“I did hear you, Nesta,” said Marcia. “How are you, dear? Of course, I’m not angry with you. You wouldn’t have said it to my face, would you?”
“Well, I suppose not,” said Nesta.
“Are you Miss Aldworth, really?” said Penelope, the youngest of the Carter girls.
She was a black-eyed girl, with a great lot of fussy curly hair. She had rosy cheeks and white teeth. She looked up merrily at Marcia with a quizzical expression in her dancing eyes.
“Yes, I am Miss Aldworth, and I have come to see my sisters, and to thank you for being so good to them.”

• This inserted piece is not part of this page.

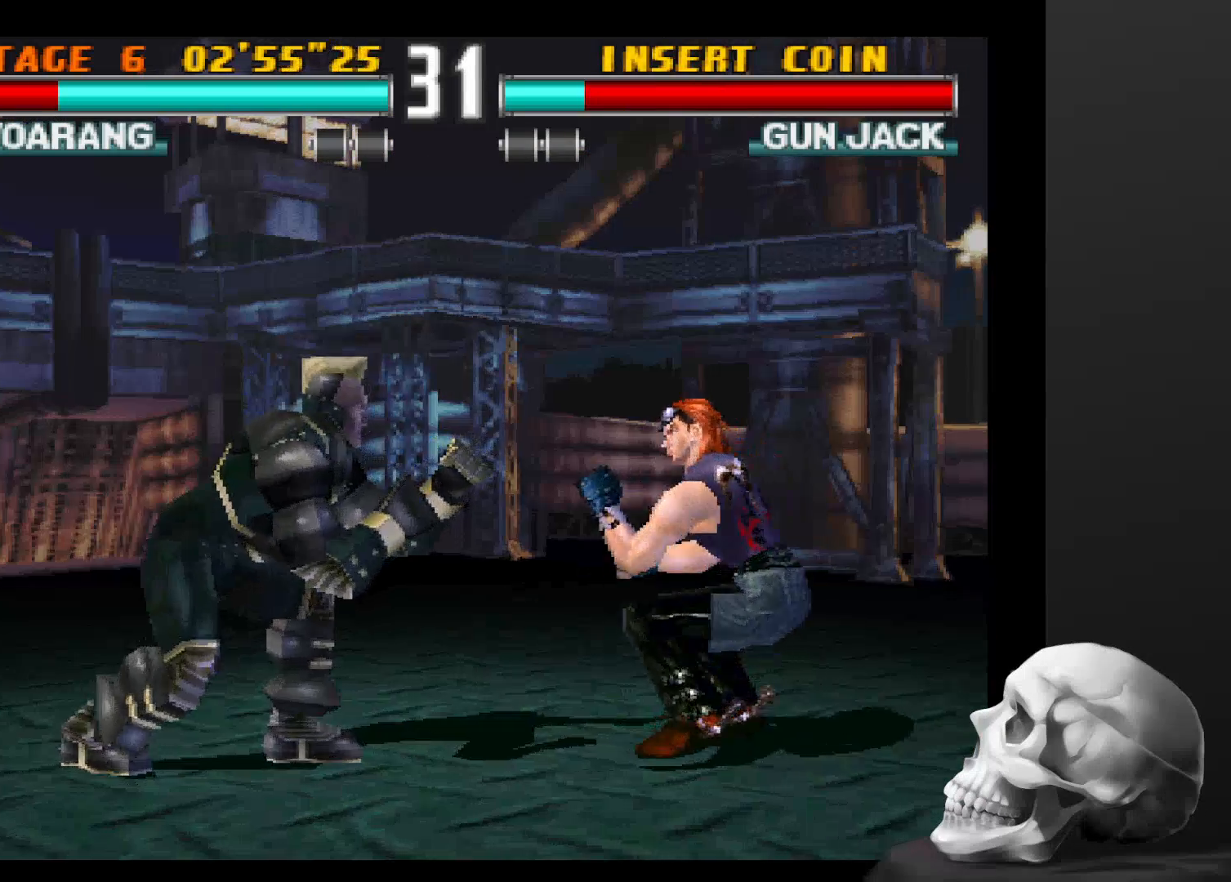
{"dt_ms": 500, "buttons": ["CIRCLE"], "left_stick": "center", "right_stick": "center", "events": [[467, "CIRCLE", "down"]]}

“How is mother to-day, Marcia?” said Nesta.
“Much, much better.”
Nesta slipped her hand inside Marcia’s arm. She wanted, as she expressed it afterwards to Penelope, to make up to Marcia. She wanted to coax her to do something, which she did not think Marcia was likely to do.
“I generally have my own way,” she said, “except with that stupid old Marcia. She never yields to any one, although she has such a kind look. Oh, I know she was good to mother that dreadful, dreadful, dreadful night; but I want to shut that tight from my memory.”
“Yes, do, for Heaven’s sake,” said Penelope. “You always give me the jumps when you speak of it.”